10. Future Research and Projects
[53:56-57:08]
- Dr. Toulson is continuing to research death in different contexts (e.g., Benares, Baltimore), and writing a novel about a funeral home in North West England.
- Upcoming interests include the hidden infrastructures of society (“the social life of rubbish”), tracing their material, social, and spiritual entanglements.

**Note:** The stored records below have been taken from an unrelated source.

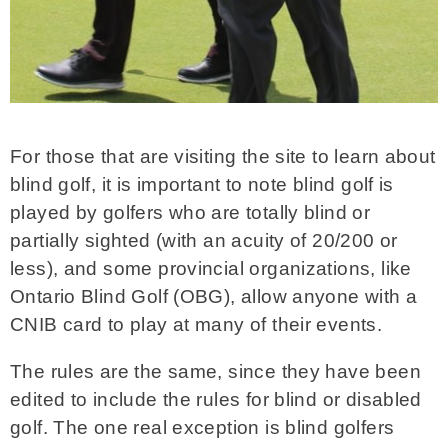
For those that are visiting the site to learn about
blind golf, it is important to note blind golf is
played by golfers who are totally blind or
partially sighted (with an acuity of 20/200 or
less), and some provincial organizations, like
Ontario Blind Golf (OBG), allow anyone with a
CNIB card to play at many of their events.
The rules are the same, since they have been
edited to include the rules for blind or disabled
golf. The one real exception is blind golfers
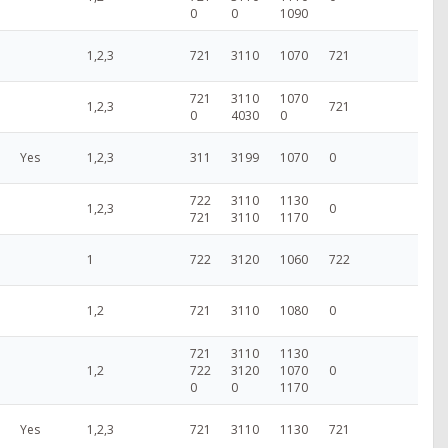
0
0
1090
1,2,3
721
3110
1070
721
721
3110
1070
1,2,3
721
0
4030
0
Yes
1,2,3
311
3199
1070
0
722
3110
1130
1,2,3
0
721
3110
1170
1
722
3120
1060
722
1,2
721
3110
1080
0
721
3110
1130
1,2
722
3120
1070
0
0
0
1170
Yes
1,2,3
721
3110
1130
721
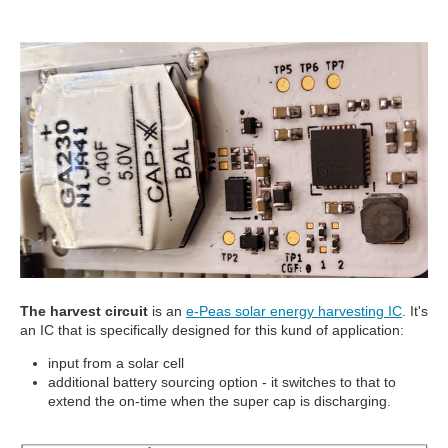
The harvest circuit
is an
e-Peas solar energy harvesting IC
. It's
an IC that is specifically designed for this kund of application:
input from a solar cell
additional battery sourcing option - it switches to that to
extend the on-time when the super cap is discharging.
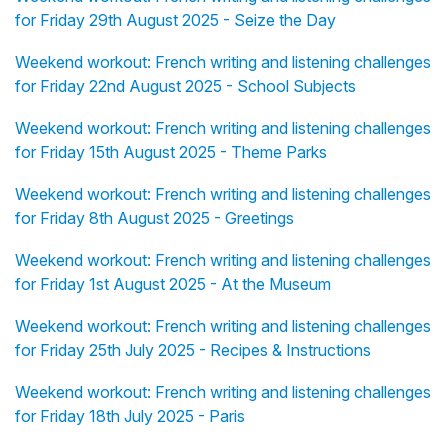
for Friday 29th August 2025 - Seize the Day
Weekend workout: French writing and listening challenges
for Friday 22nd August 2025 - School Subjects
Weekend workout: French writing and listening challenges
for Friday 15th August 2025 - Theme Parks
Weekend workout: French writing and listening challenges
for Friday 8th August 2025 - Greetings
Weekend workout: French writing and listening challenges
for Friday 1st August 2025 - At the Museum
Weekend workout: French writing and listening challenges
for Friday 25th July 2025 - Recipes & Instructions
Weekend workout: French writing and listening challenges
for Friday 18th July 2025 - Paris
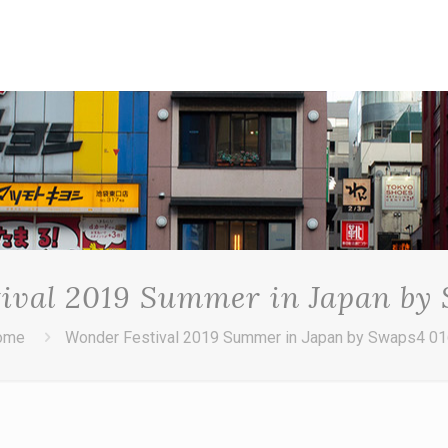
ival 2019 Summer in Japan by
ome
Wonder Festival 2019 Summer in Japan by Swaps4 0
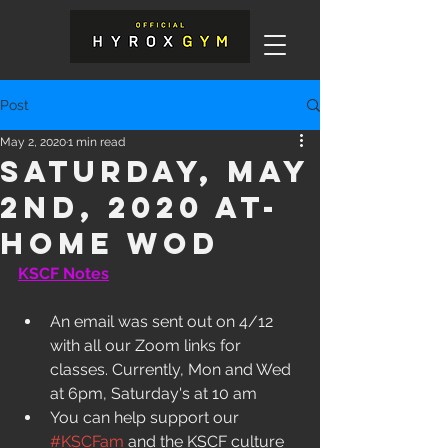
Post
May 2, 2020
1 min read
Saturday, May
2nd, 2020 At-
Home WOD
KSCF Notes
An email was sent out on 4/12 
with all our Zoom links for 
classes. Currently, Mon and Wed 
at 6pm, Saturday's at 10 am
You can help support our 
#KSCFam
 and the KSCF culture 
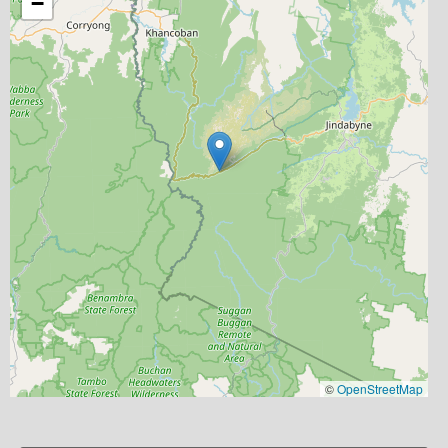
−
©
OpenStreetMap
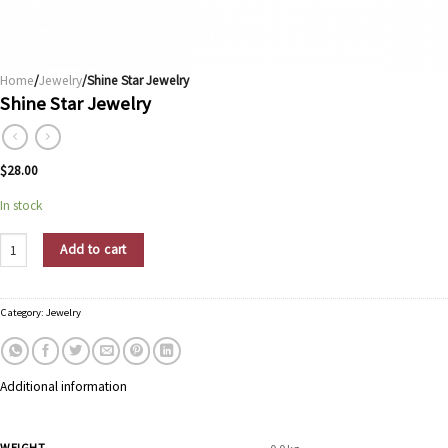
Home
/
Jewelry
/Shine Star Jewelry
Shine Star Jewelry
$
28.00
In stock
Shine Star Jewelry quantity
Add to cart
Category:
Jewelry
Additional information
WEIGHT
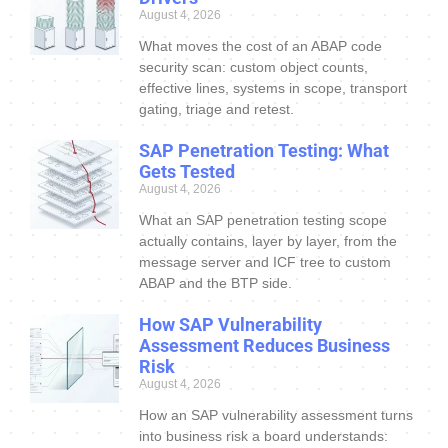
August 4, 2026
What moves the cost of an ABAP code
security scan: custom object counts,
effective lines, systems in scope, transport
gating, triage and retest.
SAP Penetration Testing: What
Gets Tested
August 4, 2026
What an SAP penetration testing scope
actually contains, layer by layer, from the
message server and ICF tree to custom
ABAP and the BTP side.
How SAP Vulnerability
Assessment Reduces Business
Risk
August 4, 2026
How an SAP vulnerability assessment turns
into business risk a board understands:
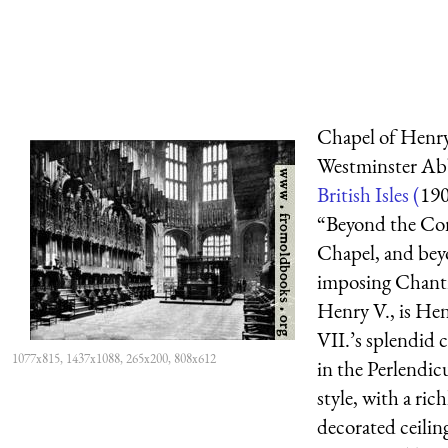
Chapel of Henry
Westminster Ab
British Isles (
19
“Beyond the Con
Chapel, and bey
imposing Chant
Henry V., is He
VII.’s splendid 
1077x815, 1437x1088, 265x200, 808x612
in the Perlendic
style, with a rich
decorated ceilin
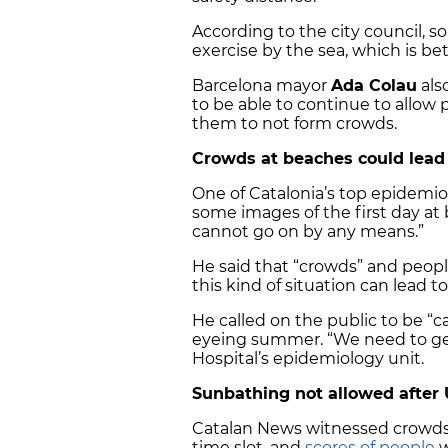
According to the city council,
exercise by the sea, which is be
Barcelona mayor
Ada Colau
als
to be able to continue to allow 
them to not form crowds.
Crowds at beaches could lead
One of Catalonia’s top epidemio
some images of the first day at
cannot go on by any means.”
He said that “crowds” and peop
this kind of situation can lead 
He called on the public to be “
eyeing summer. “We need to get 
Hospital’s epidemiology unit.
Sunbathing not allowed after 
Catalan News witnessed crowds 
time slot, and
scores of people
w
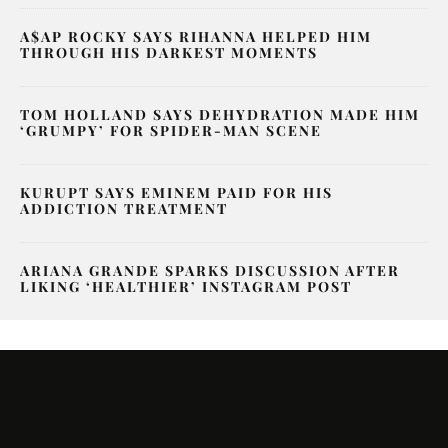
A$AP ROCKY SAYS RIHANNA HELPED HIM
THROUGH HIS DARKEST MOMENTS
TOM HOLLAND SAYS DEHYDRATION MADE HIM
‘GRUMPY’ FOR SPIDER-MAN SCENE
KURUPT SAYS EMINEM PAID FOR HIS
ADDICTION TREATMENT
ARIANA GRANDE SPARKS DISCUSSION AFTER
LIKING ‘HEALTHIER’ INSTAGRAM POST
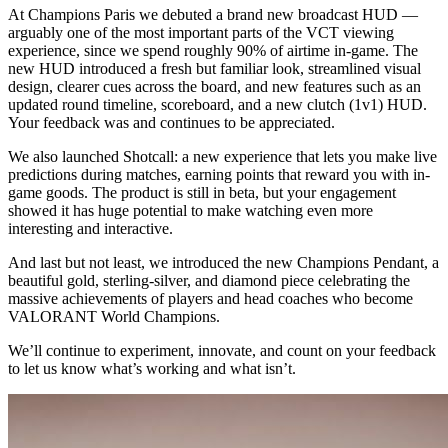
At Champions Paris we debuted a brand new broadcast HUD —
arguably one of the most important parts of the VCT viewing
experience, since we spend roughly 90% of airtime in-game. The
new HUD introduced a fresh but familiar look, streamlined visual
design, clearer cues across the board, and new features such as an
updated round timeline, scoreboard, and a new clutch (1v1) HUD.
Your feedback was and continues to be appreciated.
We also launched Shotcall: a new experience that lets you make live
predictions during matches, earning points that reward you with in-
game goods. The product is still in beta, but your engagement
showed it has huge potential to make watching even more
interesting and interactive.
And last but not least, we introduced the new Champions Pendant, a
beautiful gold, sterling-silver, and diamond piece celebrating the
massive achievements of players and head coaches who become
VALORANT World Champions.
We’ll continue to experiment, innovate, and count on your feedback
to let us know what’s working and what isn’t.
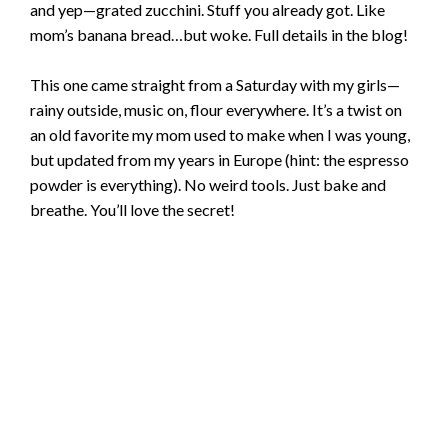
and yep—grated zucchini. Stuff you already got. Like
mom’s banana bread…but woke. Full details in the blog!
This one came straight from a Saturday with my girls—
rainy outside, music on, flour everywhere. It’s a twist on
an old favorite my mom used to make when I was young,
but updated from my years in Europe (hint: the espresso
powder is everything). No weird tools. Just bake and
breathe. You’ll love the secret!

Notable Quotes & Memorable Moments
-
On the impossibility of ideal Singaporean rituals:
> “You have people grieving who just cannot keep up. They cannot be ideal Singaporeans. Very, very few people can.” (26:57, Dr. Ruth Toulson) -
On the pragmatism of Singaporeans and the loss of ritual:
> “Singaporeans are practical above all things. They say, ‘we’re very short of land... of course, accommodation for the living should replace accommodation for the dead.’” (07:16, Dr. Ruth Toulson) -
On ritual and material culture:
> “The things that are kept are sometimes the things that say very little at all... Items that might have held real meaning but might have said something problematic about who you were, what you valued, had vanished.” (42:00, Dr. Ruth Toulson) -
On the state’s indirect influence:
> “The state has surprisingly little to say about funeral rites... but you are dealing with a set of possibilities shaped by life—and by everything you’ve lived with through life.” (16:51, Dr. Ruth Toulson) -
On generational gaps and grief:
> “There is not a shared community of sentiment. People don’t get what others mean in their bodies and their actions, because of this whirlwind pace of change.” (47:20, Dr. Ruth Toulson)
Timeline of Key Segments
| Timestamp | Segment Description | |-----------|--------------------| | 02:32–06:53 | Toulson’s introduction & Singapore context | | 07:03–12:29 | Necropolitics of ordinary deaths & anthropological aims | | 13:01–21:17 | Funeral practices & family decisions (incl. Mr. Bao’s case) | | 23:00–29:38 | Historical shifts in language, family, and mourning | | 29:38–36:05 | Embalming, cremation, and legislation in Singapore | | 36:05–44:29 | Material culture: sackcloth and ritual items | | 44:49–48:00 | Barriers to grieving, generational gaps | | 48:25–50:25 | Exhumations, the last cemetery, and “when to stop” | | 51:01–53:48 | Comparisons with other urban, high-density societies | | 53:56–57:08 | Future research, writing, and exploring “hidden” essential systems |
Tone and Character
Throughout, Dr. Toulson’s approach is thoughtful, empathetic, and keen to resist easy generalizations or simplistic narratives about loss, ritual, and the politics of death. Dr. Melcher's questions facilitate a nuanced inquiry, connecting big-picture themes to everyday realities. The conversation remains scholarly yet accessible, inflected with Toulson’s commitment to “writing with the corpse, the family, the tears.”
For Listeners
This episode offers a rare window into Singapore’s changing deathscapes, exploring how state, tradition, and the lived realities of grief interweave—not with heavy-handed regulation, but through the subtler shaping of possibilities, expectations, and even the objects that surround the dead.
Recommended for anthropologists, historians, urbanists, and anyone interested in how societies remember, adapt, and mourn in the face of modernity and state intervention.